Jornal do Brasil

Cidades Inteligentes

Cidades Inteligentes

Ricardo Salles

Principal diferença entre nossas cidades e as cidades inteligentes

Jornal do Brasil RICARDO SALLES, ricardosalles@asmprojetos.com.br

Indiscutivelmente a pandemia deixa um legado, a digitalização do mundo. Praticamente todas as áreas se adaptaram ou estão se adaptando à realidades digitais, como por exemplo, e-commerce e demais plataformas. Recentemente li um artigo onde um executivo de uma das maiores fabricantes mundiais de automóveis citou a empresa, como sendo uma empresa digital. Imaginei a realidade das empresas que ainda não são. Todos os setores precisam ser digitais no momento.

A digitalização tem auxiliado a economia, não somente a crescer, mas também a sobreviver na avalanche de transformações e informações que nos chegam constantemente, é o mundo VUCA (acrônimo usado para vulnerabilidade, incerteza, complexidade e ambiguidade). Ela tem proporcionado ao Brasil avanços nos âmbitos da educação e saúde, áreas que sofrem com a desigualdade social e a falta de investimentos, através de cursos online e telemedicina.

Infelizmente atravessamos uma crise simultânea de oferta e demanda, que no caso do Brasil vem aliada à crise do meio ambiente, política e sanitária.

Muitos brasileiros se questionam se somos um país pobre, e a resposta é, não, nós não somos pobres, temos problemas de gestão. Somos o país que possui a maior reserva de água doce do mundo, aproximadamente 12% do total existente do planeta, ocupamos o quinto lugar no ranking mundial de extensão territorial, o segundo lugar em florestas, somos um dos maiores exportadores de alimentos do mundo em soja, carne, café e milho, temos riquezas minerais, entre outras.

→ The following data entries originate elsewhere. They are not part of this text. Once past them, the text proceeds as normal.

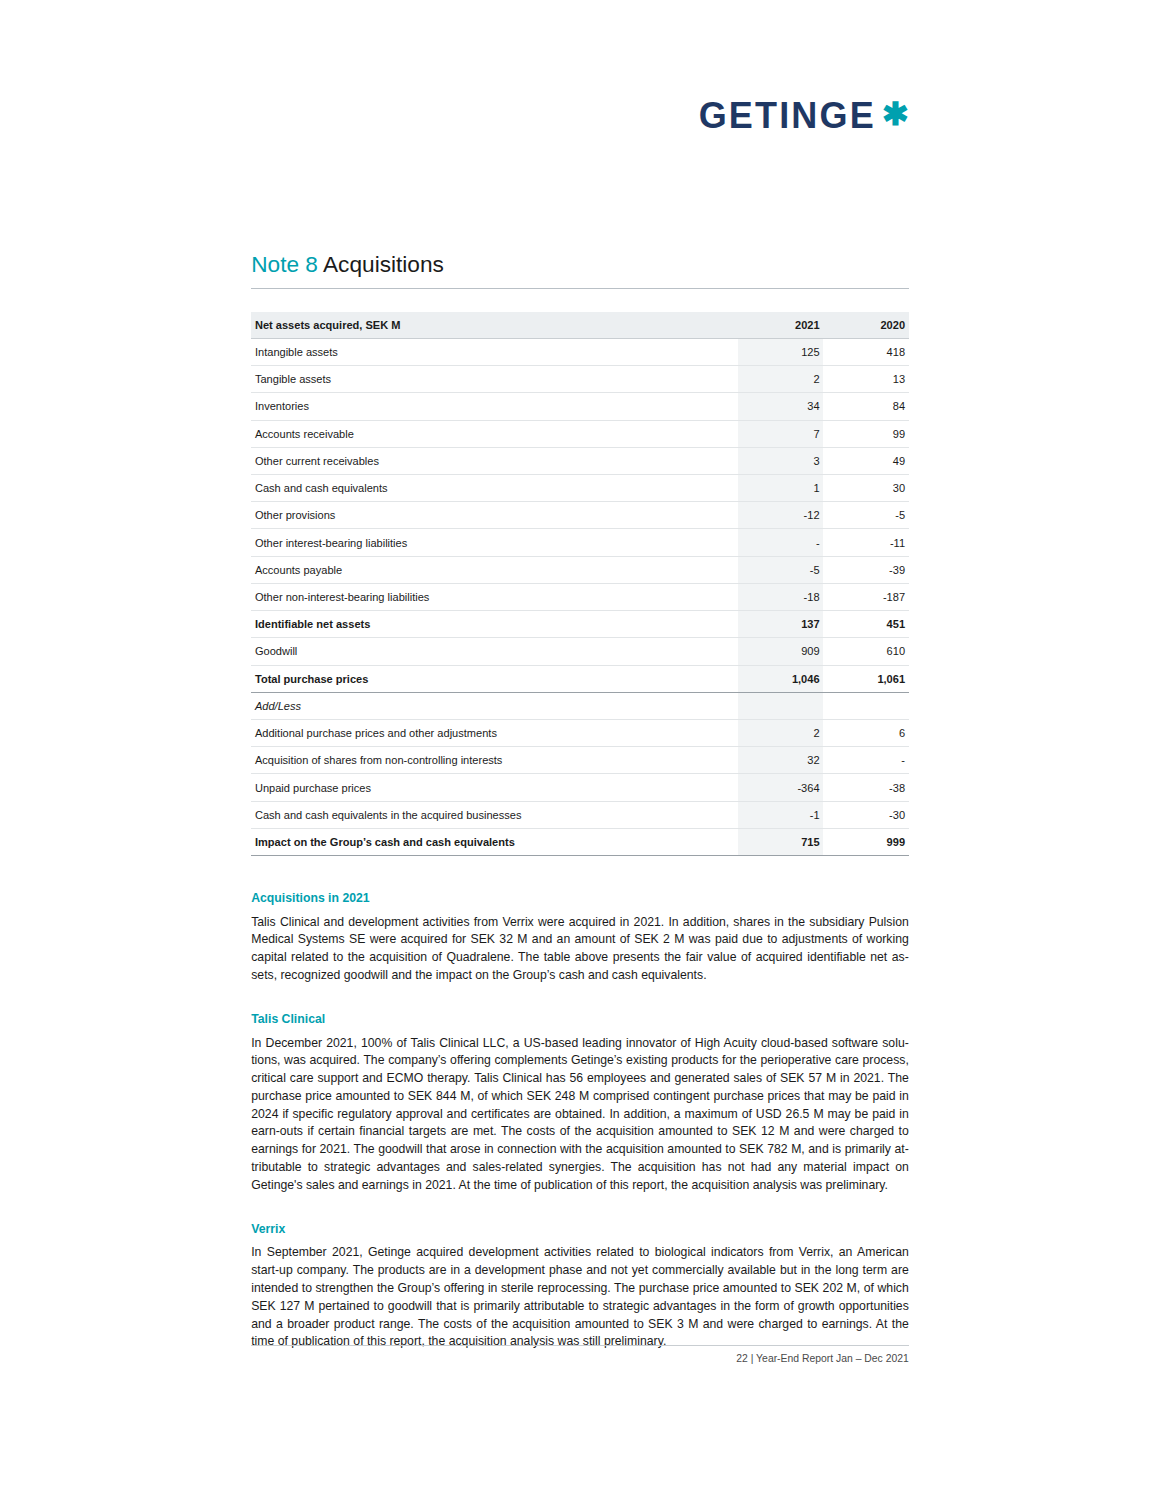GETINGE✱
Note 8 Acquisitions
| Net assets acquired, SEK M | 2021 | 2020 |
| --- | --- | --- |
| Intangible assets | 125 | 418 |
| Tangible assets | 2 | 13 |
| Inventories | 34 | 84 |
| Accounts receivable | 7 | 99 |
| Other current receivables | 3 | 49 |
| Cash and cash equivalents | 1 | 30 |
| Other provisions | -12 | -5 |
| Other interest-bearing liabilities | - | -11 |
| Accounts payable | -5 | -39 |
| Other non-interest-bearing liabilities | -18 | -187 |
| Identifiable net assets | 137 | 451 |
| Goodwill | 909 | 610 |
| Total purchase prices | 1,046 | 1,061 |
| Add/Less | | |
| Additional purchase prices and other adjustments | 2 | 6 |
| Acquisition of shares from non-controlling interests | 32 | - |
| Unpaid purchase prices | -364 | -38 |
| Cash and cash equivalents in the acquired businesses | -1 | -30 |
| Impact on the Group’s cash and cash equivalents | 715 | 999 |
Acquisitions in 2021
Talis Clinical and development activities from Verrix were acquired in 2021. In addition, shares in the subsidiary Pulsion Medical Systems SE were acquired for SEK 32 M and an amount of SEK 2 M was paid due to adjustments of working capital related to the acquisition of Quadralene. The table above presents the fair value of acquired identifiable net assets, recognized goodwill and the impact on the Group’s cash and cash equivalents.
Talis Clinical
In December 2021, 100% of Talis Clinical LLC, a US-based leading innovator of High Acuity cloud-based software solutions, was acquired. The company’s offering complements Getinge’s existing products for the perioperative care process, critical care support and ECMO therapy. Talis Clinical has 56 employees and generated sales of SEK 57 M in 2021. The purchase price amounted to SEK 844 M, of which SEK 248 M comprised contingent purchase prices that may be paid in 2024 if specific regulatory approval and certificates are obtained. In addition, a maximum of USD 26.5 M may be paid in earn-outs if certain financial targets are met. The costs of the acquisition amounted to SEK 12 M and were charged to earnings for 2021. The goodwill that arose in connection with the acquisition amounted to SEK 782 M, and is primarily attributable to strategic advantages and sales-related synergies. The acquisition has not had any material impact on Getinge's sales and earnings in 2021. At the time of publication of this report, the acquisition analysis was preliminary.
Verrix
In September 2021, Getinge acquired development activities related to biological indicators from Verrix, an American start-up company. The products are in a development phase and not yet commercially available but in the long term are intended to strengthen the Group’s offering in sterile reprocessing. The purchase price amounted to SEK 202 M, of which SEK 127 M pertained to goodwill that is primarily attributable to strategic advantages in the form of growth opportunities and a broader product range. The costs of the acquisition amounted to SEK 3 M and were charged to earnings. At the time of publication of this report, the acquisition analysis was still preliminary.
22 | Year-End Report Jan – Dec 2021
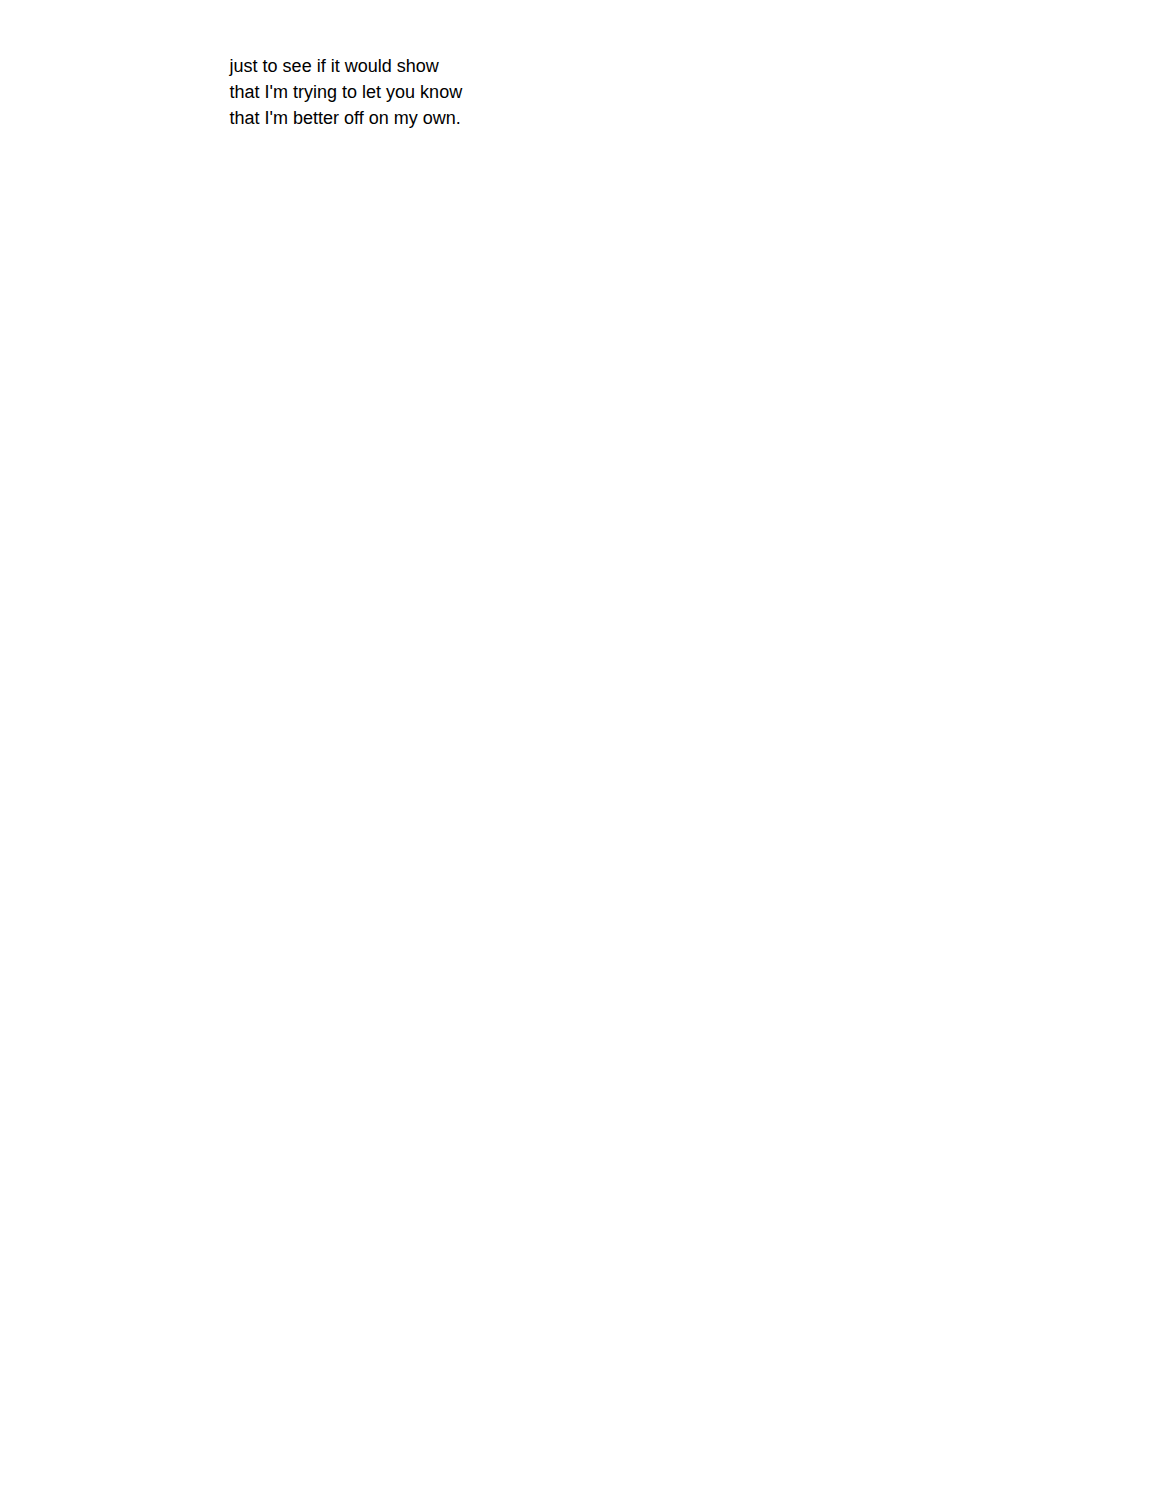just to see if it would show that I'm trying to let you know that I'm better off on my own.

O Estado nunca substituirá o mercado e nem vice-versa, ambos são complementares, mas sem dúvida nenhuma, o mercado é tem maior agilidade, e possui mais flexibilidade, e rapidez do que o Estado para se adaptar a novas realidades.

Cidades inteligentes são cidades onde as pessoas são mais saudáveis e têm mais acesso à educação. Todo avanço dos seres humanos, leva ao avanço das cidades.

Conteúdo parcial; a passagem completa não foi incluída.